Zimbabwe may withdraw mining rights from companies that take too long to dig for minerals, the deputy mines minister said on Wednesday, part of efforts to lift output in a sector vital to the country’s economic revival.

Zimbabwe sits on the second-largest known platinum deposits after SA and President Emmerson Mnangagwa is keen to revive mining after years of reticence by foreign investors during the Robert Mugabe administration.

Speaking to investors and executives at a mining conference in Johannesburg, Polite Kambamura said details of the “use it or lose it” approach to mining policy would be made available in due course.

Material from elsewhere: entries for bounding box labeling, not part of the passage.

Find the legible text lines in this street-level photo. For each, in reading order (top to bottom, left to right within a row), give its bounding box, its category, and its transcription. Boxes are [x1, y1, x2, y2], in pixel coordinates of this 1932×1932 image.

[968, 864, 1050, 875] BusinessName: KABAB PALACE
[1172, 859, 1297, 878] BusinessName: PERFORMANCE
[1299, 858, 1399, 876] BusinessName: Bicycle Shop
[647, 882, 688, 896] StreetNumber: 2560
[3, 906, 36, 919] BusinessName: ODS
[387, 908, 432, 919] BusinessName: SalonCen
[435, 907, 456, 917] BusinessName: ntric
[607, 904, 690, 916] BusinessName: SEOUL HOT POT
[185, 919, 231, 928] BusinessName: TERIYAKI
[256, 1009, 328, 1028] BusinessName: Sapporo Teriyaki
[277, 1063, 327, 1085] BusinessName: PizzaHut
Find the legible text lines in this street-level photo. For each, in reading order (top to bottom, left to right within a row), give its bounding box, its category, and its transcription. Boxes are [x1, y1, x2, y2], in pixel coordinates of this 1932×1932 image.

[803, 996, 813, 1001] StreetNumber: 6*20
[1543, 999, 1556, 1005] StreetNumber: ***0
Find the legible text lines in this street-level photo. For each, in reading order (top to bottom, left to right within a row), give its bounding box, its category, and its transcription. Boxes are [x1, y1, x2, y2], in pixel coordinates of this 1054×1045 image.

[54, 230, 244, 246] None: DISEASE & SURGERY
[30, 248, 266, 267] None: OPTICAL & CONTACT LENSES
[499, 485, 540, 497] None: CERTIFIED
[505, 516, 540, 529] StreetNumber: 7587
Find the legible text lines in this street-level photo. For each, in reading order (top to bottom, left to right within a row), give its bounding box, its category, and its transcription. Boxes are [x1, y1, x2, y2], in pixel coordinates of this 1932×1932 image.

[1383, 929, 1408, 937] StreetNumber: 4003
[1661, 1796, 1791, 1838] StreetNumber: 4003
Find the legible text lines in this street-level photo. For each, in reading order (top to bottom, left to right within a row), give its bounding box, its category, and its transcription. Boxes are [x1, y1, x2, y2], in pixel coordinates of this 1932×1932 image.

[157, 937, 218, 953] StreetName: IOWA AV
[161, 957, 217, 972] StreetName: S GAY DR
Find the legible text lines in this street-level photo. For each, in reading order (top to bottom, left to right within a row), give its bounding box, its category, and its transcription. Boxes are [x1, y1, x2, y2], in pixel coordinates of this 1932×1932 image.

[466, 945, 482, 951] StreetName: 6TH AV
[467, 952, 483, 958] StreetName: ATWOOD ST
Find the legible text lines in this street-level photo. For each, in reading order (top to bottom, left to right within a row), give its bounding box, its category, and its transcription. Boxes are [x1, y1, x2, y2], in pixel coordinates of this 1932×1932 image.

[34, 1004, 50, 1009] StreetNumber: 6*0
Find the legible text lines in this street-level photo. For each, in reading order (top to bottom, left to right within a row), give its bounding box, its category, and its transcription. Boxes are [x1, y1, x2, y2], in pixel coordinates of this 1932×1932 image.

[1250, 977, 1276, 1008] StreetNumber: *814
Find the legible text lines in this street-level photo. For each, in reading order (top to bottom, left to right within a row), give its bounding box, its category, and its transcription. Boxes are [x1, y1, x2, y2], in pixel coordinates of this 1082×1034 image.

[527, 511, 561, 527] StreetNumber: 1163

“We will be calling owners of such mineral resources to come forward and show cause why they are not mining,” he said on the sidelines of the conference. “If we’re not satisfied with their explanation or mining plans, then we will kindly ask them to give that resource back to the government.”

Export boost

As part of plans to boost mining export revenues to $12bn  a year as of 2023 from $3bn now, Kambamura said the country was putting policies in place to make it easier for mining companies to boost production, while urging investors to restart mines that closed in periods of political upheaval.

In March, Zimbabwe said it would scrap the controversial indigenisation law under which foreign companies are restricted to only 49% of their Zimbabwean operations.

Zimbabwe, which counts SA’s Impala Platinum and Anglo American Platinum among its mining investors, is also in talks with industry body, the Chamber of Mines, about reviewing and streamlining mining taxes.

“The ministry is looking at the whole array of taxes like royalties etc to streamline them and establish a more competitive regime,” Batirai Manhando, president of the Chamber of Mines of Zimbabwe, said at the same conference.

About a year ago, Mnangagwa won the first election since the removal of Mugabe in 2017, and has laid out an economic transformation strategy that his government hopes will turn the country into a middle-income economy by 2030.

Though investors at the conference did not dispute the prospect of lucrative returns from the country’s underdeveloped mining, tourism and agricultural industries, they were worried about shortages of foreign currency.

“Currency convertibility is a big issue for investors,” said Richard Tait, a director at Harare-based private equity outfit Mangwana Capital, which is trying to raise $150m for investments in Zimbabwe.

Mangwana’s investments that mainly earn foreign currency should deliver returns of more than 20%, Tait said.

Zimbabwe ditched a discredited 1:1 dollar peg for its dollar-surrogate bond notes and electronic dollars on February 20, merging them into a transitional currency called the RTGS dollar.